__Record excerpts__
*-*-*
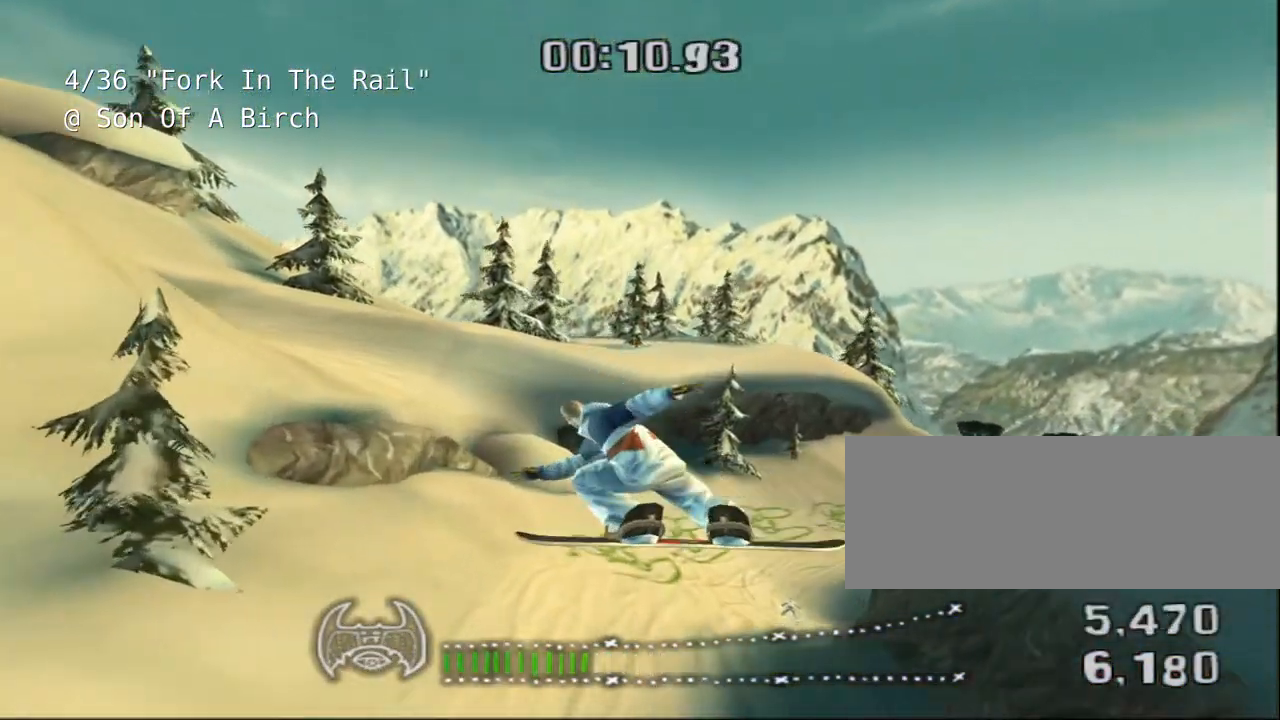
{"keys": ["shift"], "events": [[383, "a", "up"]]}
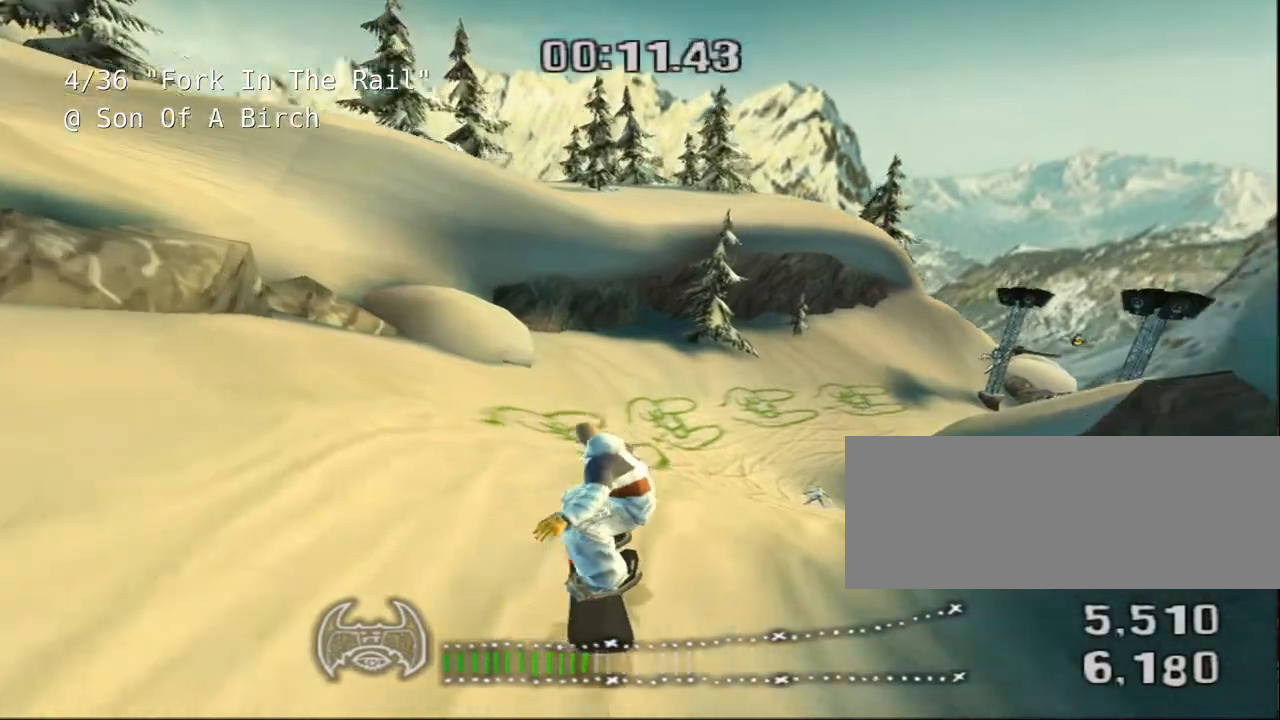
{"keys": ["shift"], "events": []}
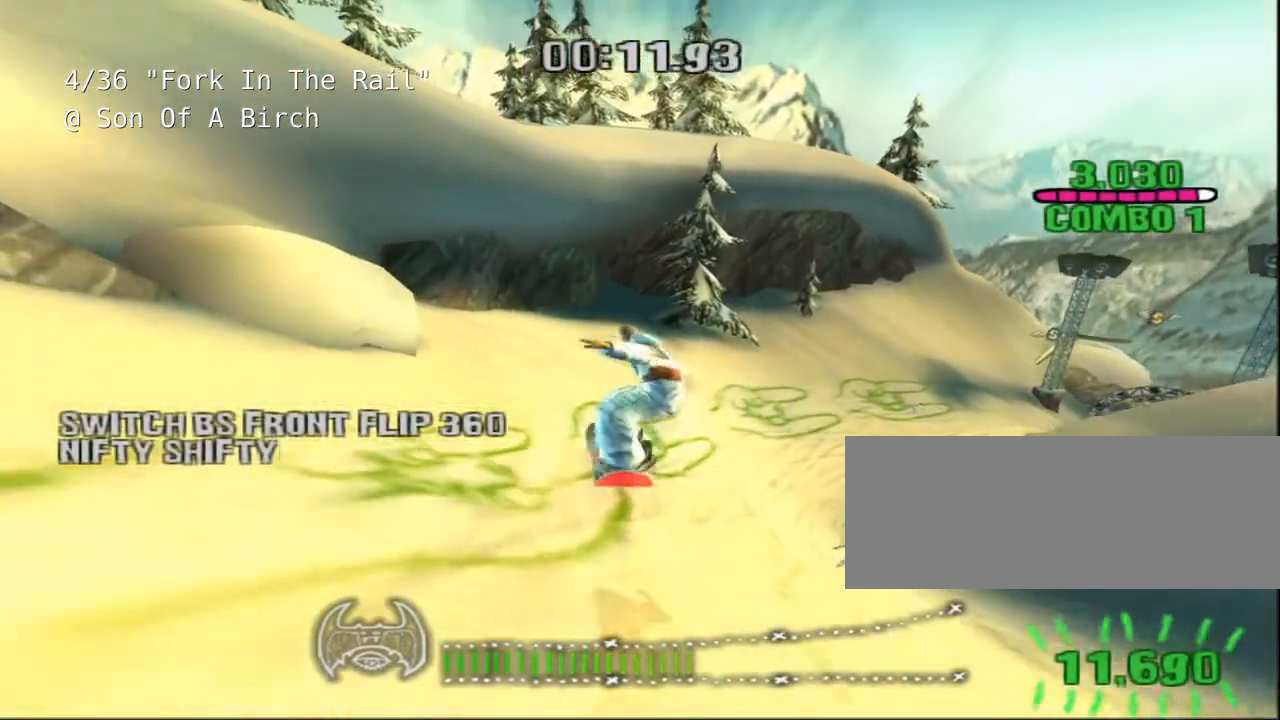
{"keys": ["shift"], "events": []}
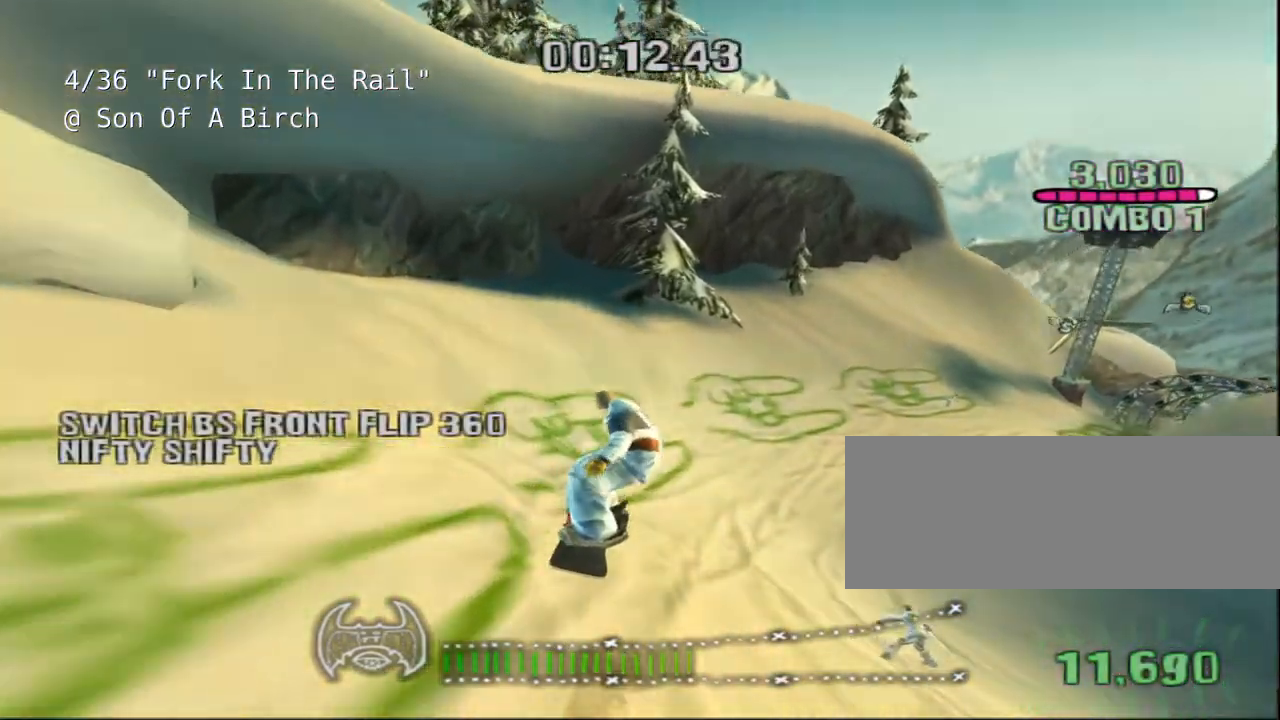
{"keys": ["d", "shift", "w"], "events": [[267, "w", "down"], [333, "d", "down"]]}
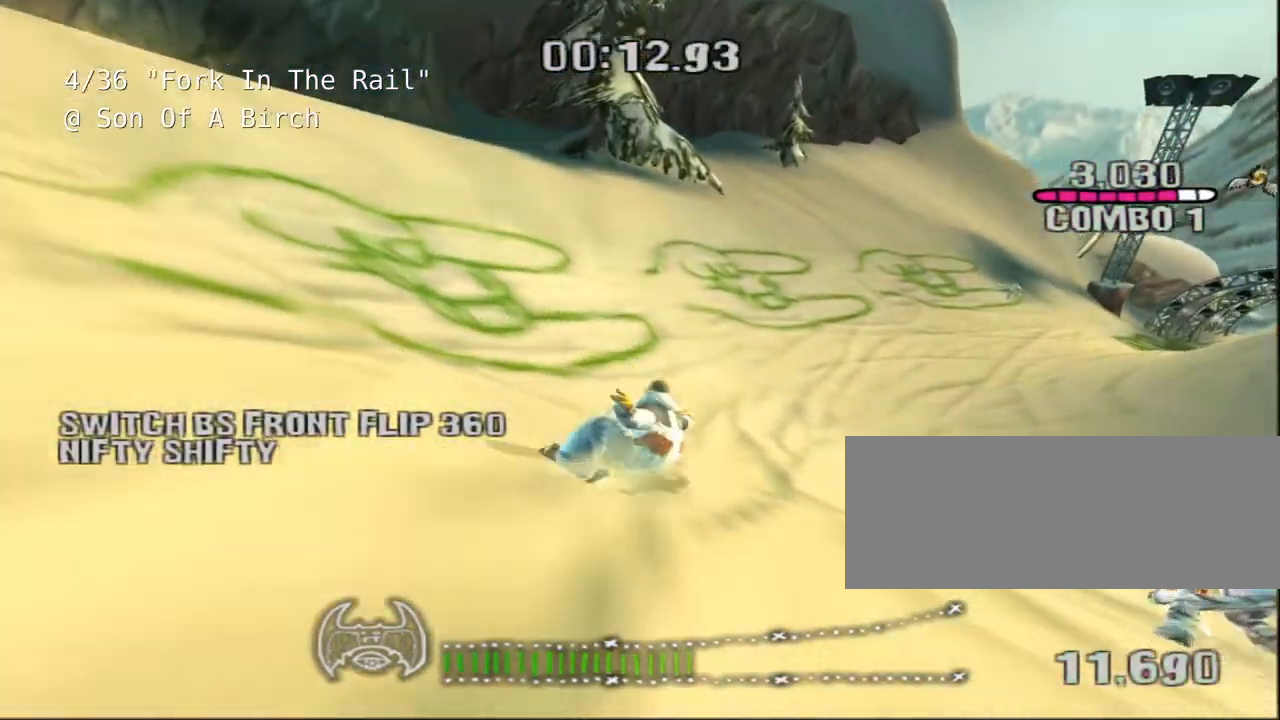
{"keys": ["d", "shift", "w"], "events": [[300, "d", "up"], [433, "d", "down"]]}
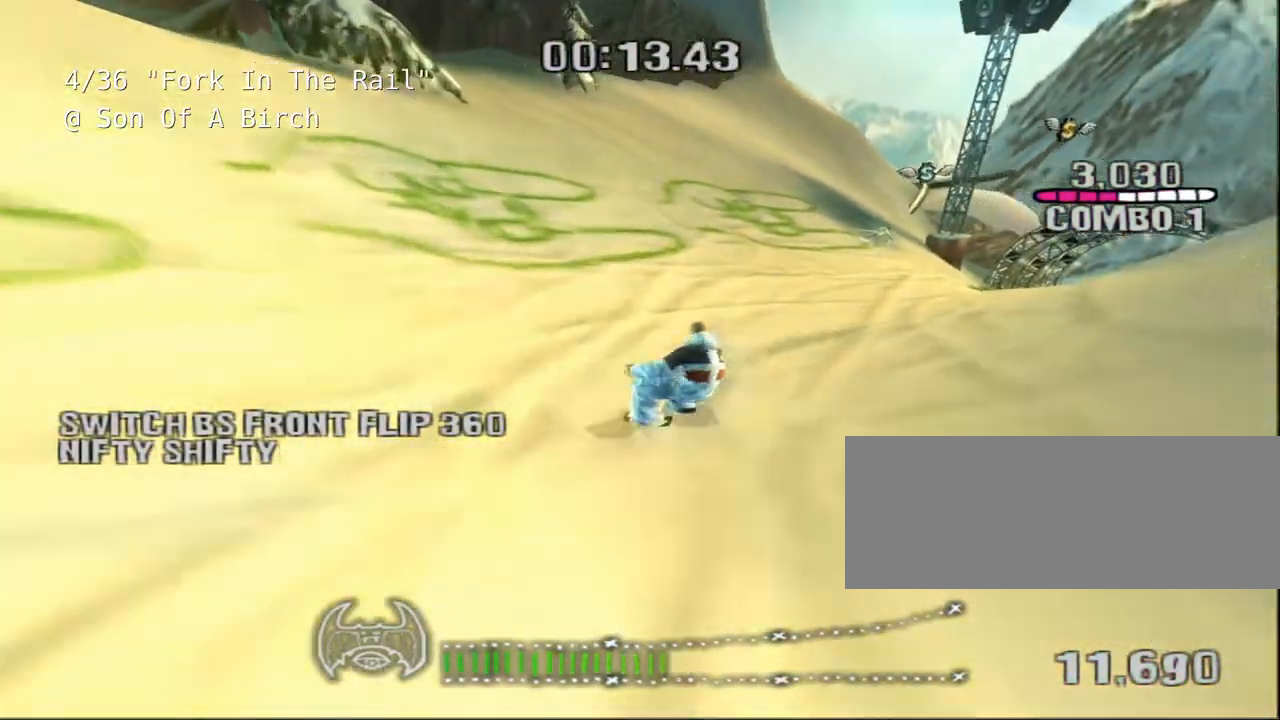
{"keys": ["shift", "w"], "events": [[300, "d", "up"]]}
*-*-*
__Activity__
Please give back the material above exactly as written, pictures omitted.

__Reply__
{"keys": ["shift"], "events": [[383, "a", "up"]]}
{"keys": ["shift"], "events": []}
{"keys": ["shift"], "events": []}
{"keys": ["d", "shift", "w"], "events": [[267, "w", "down"], [333, "d", "down"]]}
{"keys": ["d", "shift", "w"], "events": [[300, "d", "up"], [433, "d", "down"]]}
{"keys": ["shift", "w"], "events": [[300, "d", "up"]]}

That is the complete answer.